Ivory Coast cocoa exporters curb exposure and inventories amid glut

ANGE ABOA

COCAO exporters in the world’s top grower Ivory Coast are switching to cheaper contracts for later delivery and buying less to cut inventories amid a glut, blaming a scheme to charge a $400-per-tonne cocoa premium to curb farmer poverty.

Exporters said that the introduction this season of the Living Income Differential (LID) premium – paid by exporters to the government to support farmers – together with a bumper crop while global demand is falling, had left them with tonnes of unsold stocks and forced them to limit risks.
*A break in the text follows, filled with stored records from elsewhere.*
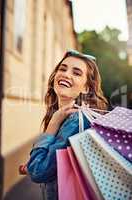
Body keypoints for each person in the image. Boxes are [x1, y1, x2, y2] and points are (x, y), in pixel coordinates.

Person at [26, 49, 108, 200]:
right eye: (62, 69)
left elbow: (37, 171)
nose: (66, 74)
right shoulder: (70, 117)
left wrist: (53, 124)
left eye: (76, 73)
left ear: (86, 88)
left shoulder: (76, 122)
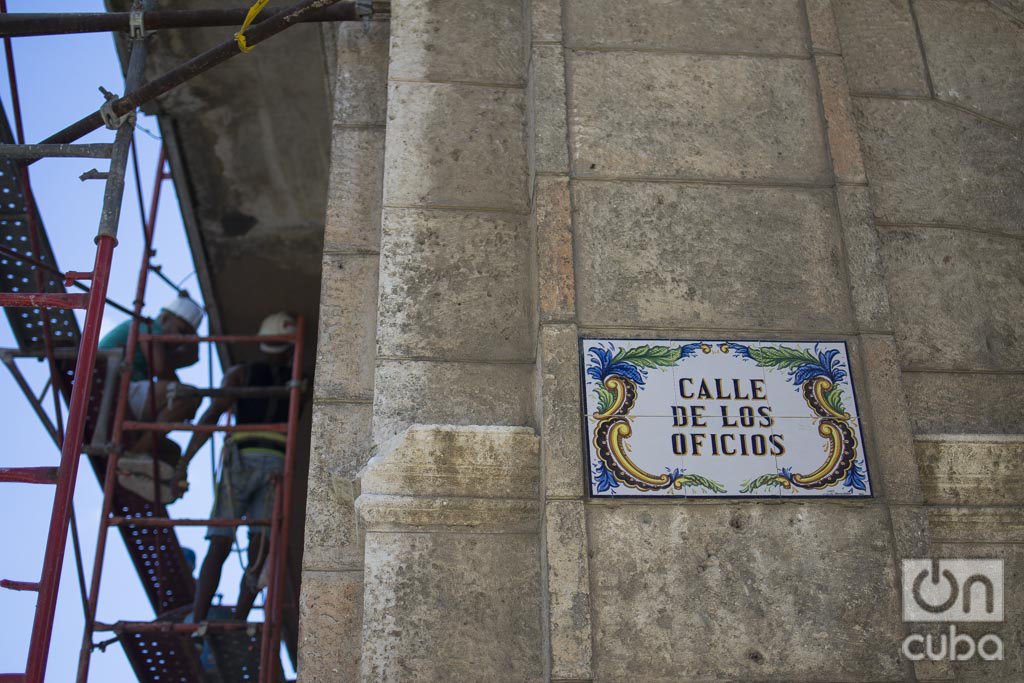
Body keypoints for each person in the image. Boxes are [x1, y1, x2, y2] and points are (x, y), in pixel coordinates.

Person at [178, 312, 296, 623]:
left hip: (242, 461)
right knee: (259, 548)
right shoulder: (299, 383)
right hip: (275, 465)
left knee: (220, 541)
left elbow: (212, 414)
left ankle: (198, 622)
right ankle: (238, 622)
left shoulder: (240, 374)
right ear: (291, 348)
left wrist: (185, 460)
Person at [98, 292, 204, 501]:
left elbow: (179, 367)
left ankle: (133, 471)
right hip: (114, 388)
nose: (180, 341)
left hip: (126, 393)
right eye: (181, 332)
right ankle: (132, 458)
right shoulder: (147, 327)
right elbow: (162, 370)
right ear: (164, 319)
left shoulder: (155, 337)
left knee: (172, 453)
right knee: (186, 396)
“You have to adapt or lose a lot of money on LID,” a director of an Abidjan-based international cocoa company said, requesting to remain anonymous because of the sensitivity of the issue.

“We all followed the market that switched to January-March contracts that were cheaper than the October-December delivery,” the director said.
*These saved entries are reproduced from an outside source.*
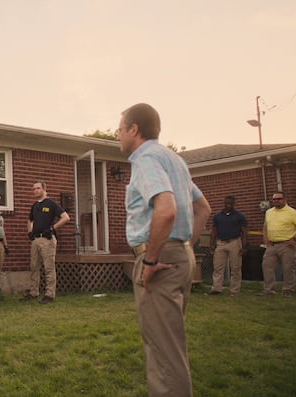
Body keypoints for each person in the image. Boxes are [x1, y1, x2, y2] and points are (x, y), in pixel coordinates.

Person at [117, 103, 210, 397]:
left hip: (160, 261)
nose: (117, 136)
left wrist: (153, 259)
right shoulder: (174, 159)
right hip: (180, 256)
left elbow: (166, 210)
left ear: (134, 129)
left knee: (164, 352)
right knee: (169, 344)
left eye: (120, 130)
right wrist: (185, 249)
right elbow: (202, 209)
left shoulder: (145, 159)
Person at [21, 181, 70, 304]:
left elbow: (66, 217)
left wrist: (53, 228)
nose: (35, 191)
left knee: (49, 268)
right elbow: (30, 220)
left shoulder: (51, 204)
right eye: (33, 189)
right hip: (35, 240)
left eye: (38, 188)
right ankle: (33, 293)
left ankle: (49, 295)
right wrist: (30, 232)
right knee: (34, 267)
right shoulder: (35, 206)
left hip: (47, 240)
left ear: (44, 189)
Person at [259, 191, 296, 297]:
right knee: (266, 266)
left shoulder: (292, 212)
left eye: (279, 199)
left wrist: (295, 239)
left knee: (288, 268)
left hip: (287, 245)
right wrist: (266, 239)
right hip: (272, 245)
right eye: (274, 199)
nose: (276, 201)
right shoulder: (269, 212)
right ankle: (269, 290)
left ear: (285, 199)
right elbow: (265, 226)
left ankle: (288, 290)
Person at [207, 195, 249, 296]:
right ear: (224, 203)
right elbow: (214, 230)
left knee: (235, 268)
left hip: (234, 242)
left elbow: (244, 232)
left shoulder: (240, 216)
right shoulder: (218, 216)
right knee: (218, 267)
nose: (228, 205)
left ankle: (234, 291)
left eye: (231, 204)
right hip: (221, 243)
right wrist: (211, 244)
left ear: (234, 204)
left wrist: (244, 246)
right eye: (226, 203)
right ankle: (216, 288)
Only Ivory Coast and Ghana, which together account for 60% of global output of cocoa, have implemented the LID, pushing up their prices relative to competitors.

Prior to the implementation of the LID scheme, beans in Ivory Coast were purchased and exported according to a defined period. October-December, and January-March for the main crop harvest, and April-June, July-September, for the smaller mid-crop harvest.

Exporters said most of the cocoa purchased between October and December will now be used to honour around 80% of the January-March contracts, adding most of the 400,000 tonnes of beans harvested in the January-March period will end up unsold.

The move by the exporters has left regulator Ivory Coast Coffee and Cocoa Council (CCC) with tonnes of unsold beans from the main crop harvest. The volume of unsold main-crop beans in farm warehouses could reach 200,000 tonnes by the end of January, sources have said.

Another Abidjan-based director of a European cocoa trading firm, who also requested anonymity, said that contracts for delivery further out in the year now represent over 70% of the company’s portfolio this season compared to 30-40% previously.

Buyers including chocolate majors have also reached their targeted volumes for the main harvest and no longer plan to buy more than necessary.

“With the introduction of LID, it is no longer profitable to hold inventory like before. We just buy what we need,” the director said. Exporters expect the trend to continue into the 2021/2022 season.

Their decision is having repercussions further down the chain with middlemen and cooperatives unable to finance purchases from farmers who are offering beans from the main crop at a steep discount to the guaranteed farmgate price.

“Let’s say that 70% of the volume of beans that is usually produced between January and March is going to stay in the bush with the cooperatives or the farmers due to a lack of buyers,” said a purchasing manager for a major exporter based in the port city of San Pedro.